講座レポート



パート2・第3回



中国の環境問題最新事情



2006年11月14日


原 剛氏 【早稲田大学大学院 教授】


毎年1月下旬になると、中国から飛んで来る黄砂に、九州北部を中心にした各地が悩まされます。「昔蒙古、今黄砂」という言葉もあるほど被害は深刻で、黄砂とともに稲の害虫ウンカが飛んで来たり、酸性雨を運んで来ることも十数年前から環境庁の観測でわかっています。こうした例が示している通り、中国の環境問題は日本の安全保障の問題である、という観点から私は研究を進めています。
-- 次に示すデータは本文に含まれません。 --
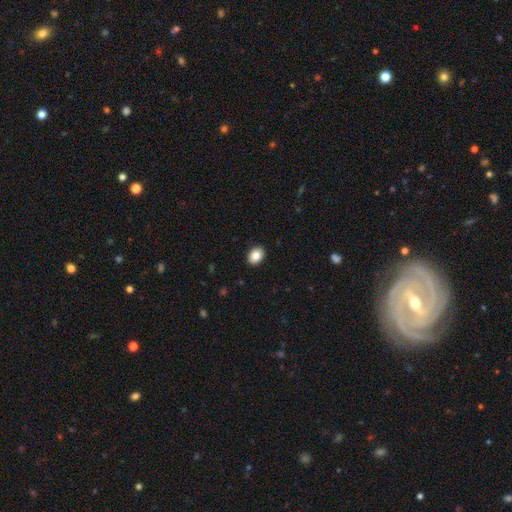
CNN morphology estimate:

中国社会の特徴を一言で言うならば、「大いなる矛盾」。つまりプラス面とマイナス面、可能性と危険性が様々な局面で表裏一体となって現れることです。一例を挙げると、遼寧省を流れる遼河の河口は様々な廃水による汚染などから、その水はまるでお汁粉のような状態になり、富栄養化しエチゼンクラゲ大量発生の一因になっているとみられている場所です。一方で、その河口域には世界一広いアシの湿原があります。そこはパルプの原料供給地であり、魚やカニの養殖地であり、渡り鳥のための保護区であるという多次元的エコロジカル・ファームを形成しています。日本を飛び立った渡り鳥は、ここを中継地として北方などへ向かうので、このような中国の保護区なくしては日本の渡り鳥は存在し得ないという側面も持っているのです。
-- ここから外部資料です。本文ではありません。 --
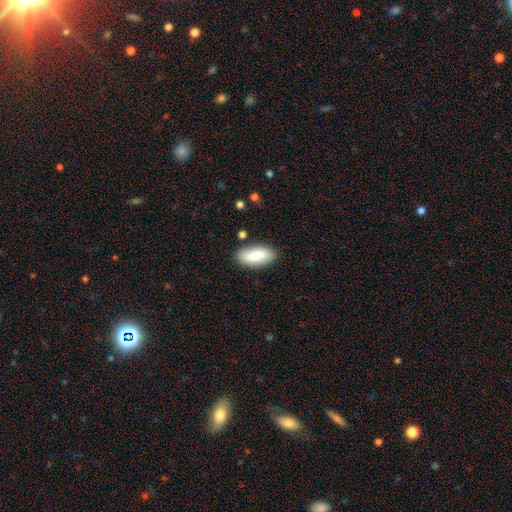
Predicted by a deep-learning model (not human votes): Q: Smooth or featured?
A: smooth (84%); runner-up: featured or disk (10%)
Q: How rounded?
A: in between (88%); runner-up: cigar-shaped (10%)
Q: Merging?
A: none (84%); runner-up: minor disturbance (11%)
そんな中国が一昨年の全国人民代表者会議で、中国社会最大の問題として農業問題を取上げました。(1)農業用地から工業用地・道路用地などへの転用の急増 (2)農村のインフラ不備 (3)農村での教育不足…これらをまとめて三農問題と呼んでいますが、私は「環境と農業の問題」を加えて『四農問題』とすべきだと考えています。

「環境と農業の問題」とは、ひとつは農薬問題です。今や中国の野菜は日本の規制基準に追いつけず、その輸入が停止されているほどで、農薬による汚染が猛威をふるっています。そしてもうひとつは、毛沢東時代の人口増加政策により膨れ上がった国民の食料を賄うため、過剰に農地が耕されたことから発生している表土流出です。そのため、中国政府は2000年から「退耕還林(たいこうかんりん)」という政策を実施しました。
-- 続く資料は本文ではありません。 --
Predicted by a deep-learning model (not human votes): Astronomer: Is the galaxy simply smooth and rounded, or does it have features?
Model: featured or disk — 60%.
これは、黄河と長江の支流を含む流域で傾斜度が25度以上の農地を林に戻すというものです。黄河では、水が干上がり川の流れが消滅する断流が95年から急増し、ピーク時の97年には断流日数が226日、断流距離の合計は東京・広島間に概ね相当する704kmに及びました。また長江流域では、95年の水土流出面積が、なんと日本の総面積のおよそ1.5倍に当たる56万2千?でした。

このような背景から進められている退耕還林ですが、資金面の不安、大量に植林された桃・栗・柿などの果実が市場に出回ることで起きる価格暴落、植林事業に参加する事で働き場を失う農民の発生など多くの問題点を抱えています。このことからも分かる通り、中国の様々な社会問題は絶えず矛盾を含み、マイナス現象とプラス現象、持続可能性と不可能性とが同時並走しているというのが実態です。中央政府の力が強いので社会の全体的破綻はあり得ませんが、将来的には地域的・部分的な社会の破綻が多発する、と分析しています。